▸ **Task directions**: Each line of the records below that contains "female" needs to be copied.

▸ **Source material**:
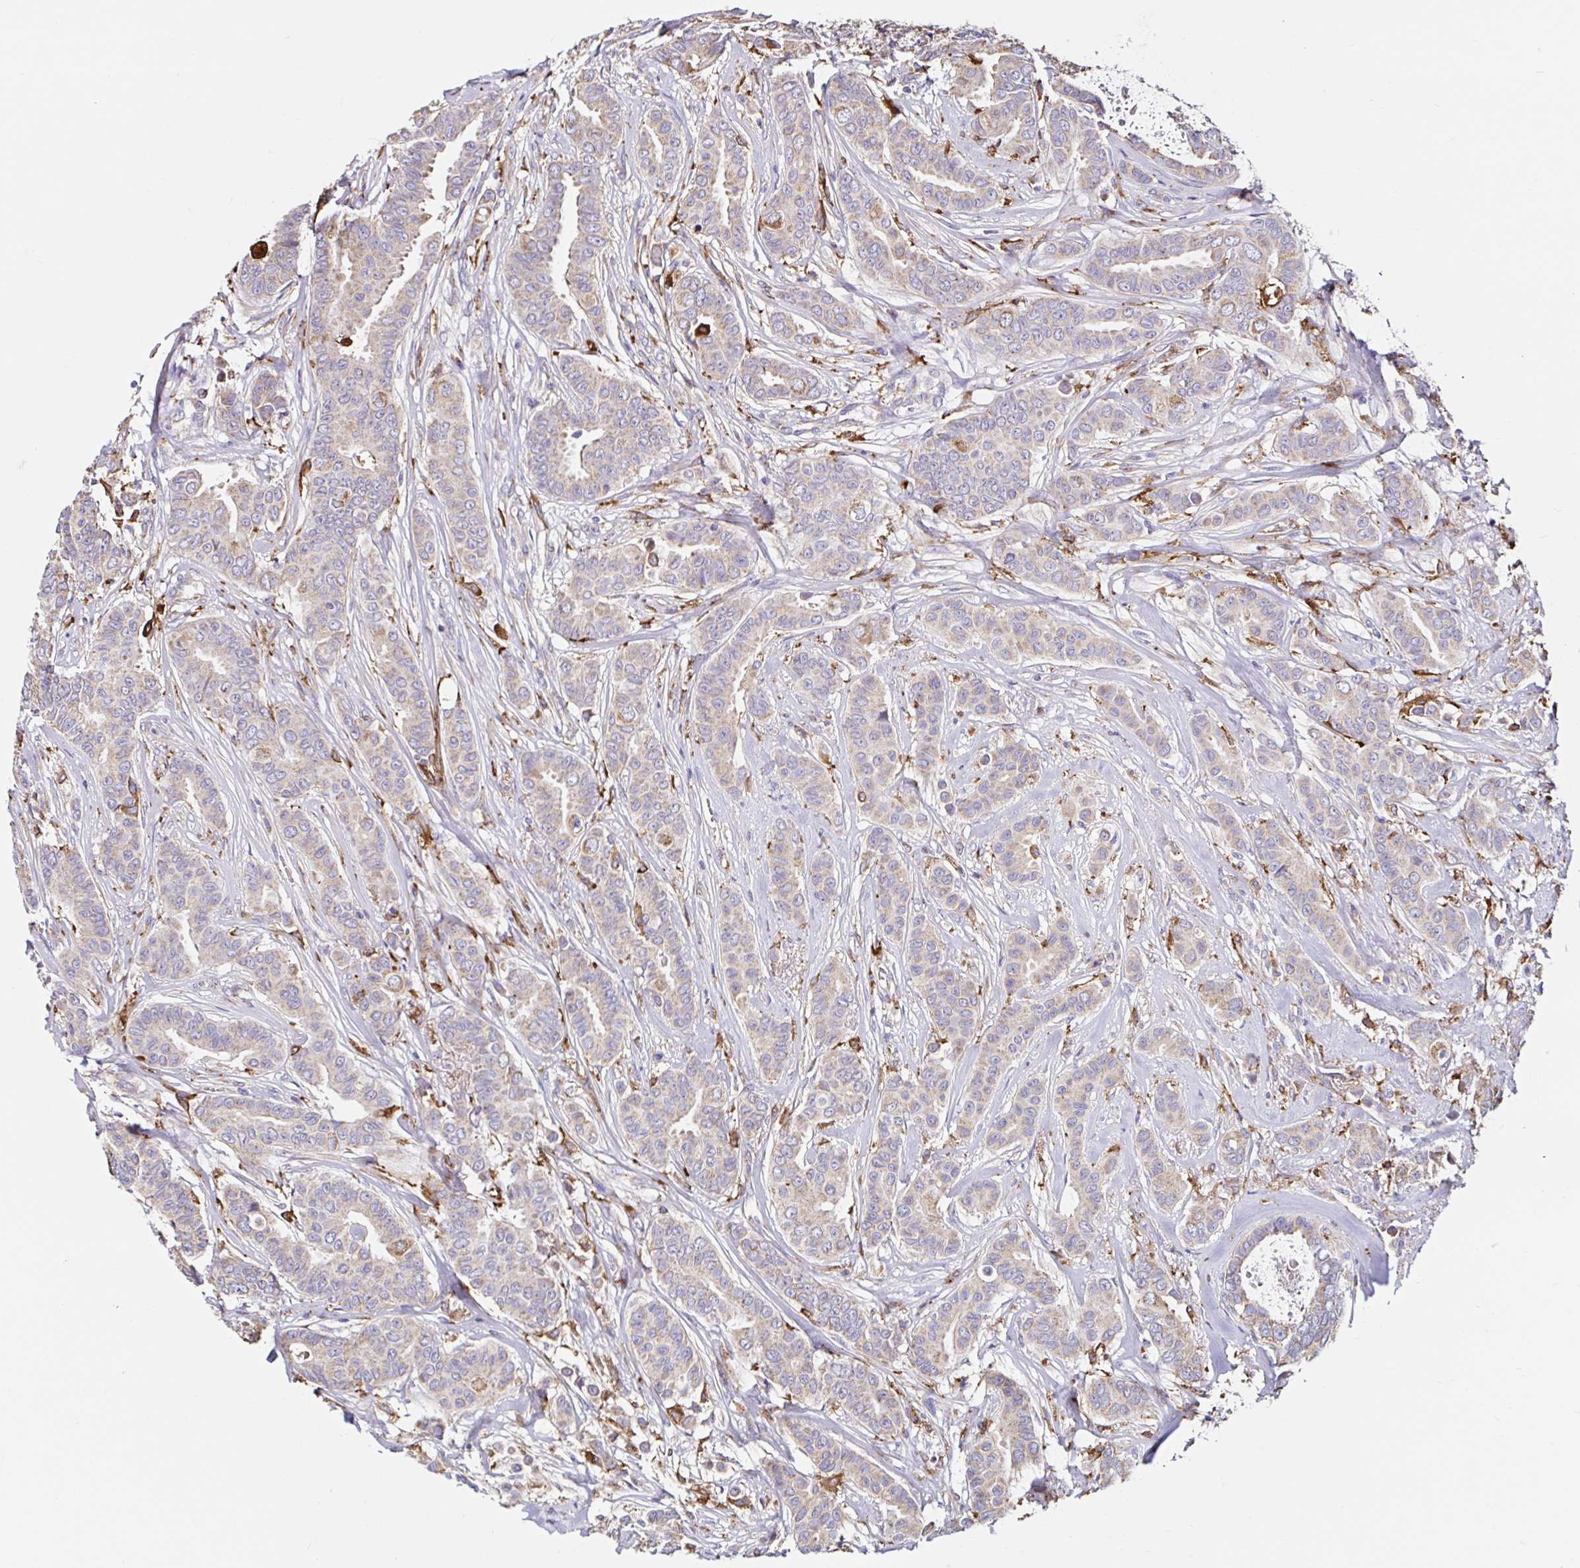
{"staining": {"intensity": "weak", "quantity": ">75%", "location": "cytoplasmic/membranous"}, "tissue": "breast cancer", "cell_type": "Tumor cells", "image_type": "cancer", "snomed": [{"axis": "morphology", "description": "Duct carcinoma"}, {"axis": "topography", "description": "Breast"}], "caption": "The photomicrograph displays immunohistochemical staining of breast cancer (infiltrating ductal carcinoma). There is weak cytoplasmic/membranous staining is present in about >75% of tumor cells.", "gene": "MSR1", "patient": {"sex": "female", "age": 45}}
...
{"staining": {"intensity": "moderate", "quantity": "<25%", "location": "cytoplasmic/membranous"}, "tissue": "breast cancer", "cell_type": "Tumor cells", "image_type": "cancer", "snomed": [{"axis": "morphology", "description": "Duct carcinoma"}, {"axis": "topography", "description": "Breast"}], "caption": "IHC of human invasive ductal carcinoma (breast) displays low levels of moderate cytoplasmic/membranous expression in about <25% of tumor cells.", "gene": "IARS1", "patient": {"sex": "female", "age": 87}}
--
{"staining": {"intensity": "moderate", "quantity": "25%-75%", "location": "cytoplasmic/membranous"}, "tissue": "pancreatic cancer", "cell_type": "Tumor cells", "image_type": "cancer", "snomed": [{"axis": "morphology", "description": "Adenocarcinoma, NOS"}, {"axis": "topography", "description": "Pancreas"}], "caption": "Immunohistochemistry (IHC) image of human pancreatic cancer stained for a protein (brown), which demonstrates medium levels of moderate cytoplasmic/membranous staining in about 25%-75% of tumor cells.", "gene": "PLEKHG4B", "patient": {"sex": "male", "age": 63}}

▸ **Final answer**:
{"staining": {"intensity": "weak", "quantity": ">75%", "location": "cytoplasmic/membranous"}, "tissue": "breast cancer", "cell_type": "Tumor cells", "image_type": "cancer", "snomed": [{"axis": "morphology", "description": "Duct carcinoma"}, {"axis": "topography", "description": "Breast"}], "caption": "The photomicrograph displays immunohistochemical staining of breast cancer (infiltrating ductal carcinoma). There is weak cytoplasmic/membranous staining is present in about >75% of tumor cells.", "gene": "MSR1", "patient": {"sex": "female", "age": 45}}
{"staining": {"intensity": "moderate", "quantity": "<25%", "location": "cytoplasmic/membranous"}, "tissue": "breast cancer", "cell_type": "Tumor cells", "image_type": "cancer", "snomed": [{"axis": "morphology", "description": "Duct carcinoma"}, {"axis": "topography", "description": "Breast"}], "caption": "IHC of human invasive ductal carcinoma (breast) displays low levels of moderate cytoplasmic/membranous expression in about <25% of tumor cells.", "gene": "IARS1", "patient": {"sex": "female", "age": 87}}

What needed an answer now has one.